Yolo County, where my family has farmed for five generations, has lost farmland to development, as part of more than 1 million acres of farmland lost in the state in the last 25 years.
Our farmlands are a finite resource; once converted to urban or suburban development, they are lost to agriculture. With that loss, we chip away at our ability to grow food and protect watersheds, open space and wildlife habitat.
We also forever alter our carbon footprint. Thanks to a 2012 study by UC Davis researchers, we know that protecting farmland from development is an important strategy to reduce greenhouse gas emissions. The study found that an urban acre in our county emits 70 times more greenhouse gases than an acre of irrigated cropland.

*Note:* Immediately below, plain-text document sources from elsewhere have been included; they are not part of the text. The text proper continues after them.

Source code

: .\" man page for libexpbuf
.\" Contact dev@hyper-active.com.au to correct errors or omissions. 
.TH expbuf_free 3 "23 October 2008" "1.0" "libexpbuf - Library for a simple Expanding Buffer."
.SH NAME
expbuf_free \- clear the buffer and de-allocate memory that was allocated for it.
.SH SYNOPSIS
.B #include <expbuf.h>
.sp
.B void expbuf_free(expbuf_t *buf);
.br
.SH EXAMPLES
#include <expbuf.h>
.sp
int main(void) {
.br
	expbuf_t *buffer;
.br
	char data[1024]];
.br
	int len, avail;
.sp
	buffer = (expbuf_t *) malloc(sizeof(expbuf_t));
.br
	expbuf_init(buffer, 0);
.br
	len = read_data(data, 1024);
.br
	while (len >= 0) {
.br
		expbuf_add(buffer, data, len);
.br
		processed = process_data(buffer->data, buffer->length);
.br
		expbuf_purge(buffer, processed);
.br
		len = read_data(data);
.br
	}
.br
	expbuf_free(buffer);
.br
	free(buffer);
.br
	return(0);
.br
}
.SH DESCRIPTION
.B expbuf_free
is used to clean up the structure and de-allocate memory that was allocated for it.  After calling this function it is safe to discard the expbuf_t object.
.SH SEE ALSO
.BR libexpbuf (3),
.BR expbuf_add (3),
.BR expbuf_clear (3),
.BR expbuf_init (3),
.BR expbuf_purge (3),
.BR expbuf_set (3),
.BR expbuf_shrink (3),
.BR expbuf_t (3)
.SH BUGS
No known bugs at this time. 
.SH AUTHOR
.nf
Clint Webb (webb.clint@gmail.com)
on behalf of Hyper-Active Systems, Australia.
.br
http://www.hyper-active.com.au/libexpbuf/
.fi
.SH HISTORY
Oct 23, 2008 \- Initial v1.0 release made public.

Fortunately, Gov. Jerry Brown and his administration understand the importance of conserving our agricultural lands for all their many benefits, including buffering us against the worst of climate change. Early this year, the Governor’s Strategic Growth Council launched the Sustainable Agricultural Lands Conservation program to protect farmland, including funding conservation easements with willing landowners to permanently keep their land in agriculture.
The program is part of a larger effort to encourage smart growth in the state, where local governments and developers build the next generation of housing and transit services within our cities and protect our farmland at the urban/suburban edge.
The agricultural lands program started modestly this year. With $5 million in funding, the strategic growth council awarded grants in seven counties to permanently protect a total of about 14,000 acres of farmland from development. The council also awarded five grants to local governments to develop strategies for protecting farmland.
This is a good start, but considering there were applications for 10 times more dollars than what was available, and given the alarming rate of farmland loss, clearly there is an opportunity to do more. Fortunately, the strategic growth council’s budget just increased from $130 million last year to $400 million this year. Thursday, it will decide how much should go to farmland conservation.
This is groundbreaking work, and the council and the Resources Agency, which is in charge of implementing the program, are to be commended for their leadership. No other state in the country has attempted to make linkages between climate protection and farmland conservation, let alone fund it. And the potential for connecting urban smart growth with adjacent farmland conservation is exciting.
Success will depend, in part, on having sufficient funding so the agricultural conservation program doesn’t wither on the vine. The council has the chance to build upon the early momentum by funding it at a level that enables the program to reach its potential.
Rich Rominger, a Yolo County farmer, is a former state secretary of food and agriculture and a former deputy secretary at the U.S. Department of Agriculture.